According to the minutes of the Federal Reserve’s January meeting, which were released Wednesday, policymakers favored a wait-and-see approach regarding additional rate cuts, citing the need for additional proof that inflation is slowing at a time when the economy is still strong and concerns about the inflationary impact of tariffs threaten to reverse the central bank’s progress toward the 2% inflation target.
“Many participants, however, emphasized that additional evidence of continued disinflation would be needed to support the view that inflation was returning sustainably to 2 percent,” according to Fed minutes.
The Federal Open Market Committee, or FOMC, maintained its benchmark rate between 4.25% and 4.5% at the end of its January meeting.

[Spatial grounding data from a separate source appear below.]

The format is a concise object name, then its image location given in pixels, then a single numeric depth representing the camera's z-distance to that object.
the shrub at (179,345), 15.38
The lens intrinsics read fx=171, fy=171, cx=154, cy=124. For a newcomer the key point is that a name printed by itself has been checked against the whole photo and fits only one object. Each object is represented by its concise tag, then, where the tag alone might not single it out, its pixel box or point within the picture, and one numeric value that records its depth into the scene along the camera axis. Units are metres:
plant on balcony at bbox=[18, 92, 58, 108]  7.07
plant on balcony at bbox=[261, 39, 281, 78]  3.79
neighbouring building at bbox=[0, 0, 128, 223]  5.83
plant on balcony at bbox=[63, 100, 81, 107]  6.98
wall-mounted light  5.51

Expectations for a protracted Fed pause have been heightened since the Fed meeting by incoming economic data, comments from Fed chair Jerome Powell, and a plethora of economic data, including inflation and hotter jobs.
Participants noted that “the Committee was well positioned to take time to assess the evolving outlook for economic activity, the labor market, and inflation, with the vast majority pointing to a still-restrictive policy stance.” Fed members agreed with the call for a protracted pause.
The Fed doesn’t need “to be in a hurry” to cut interest rates because monetary policy is already less restrictive and the economy is still doing well, Powell told the Senate Banking Committee earlier this month.
Powell stated, “We do not need to adjust our policy stance because it is now significantly less restrictive than it was and the economy is still strong.”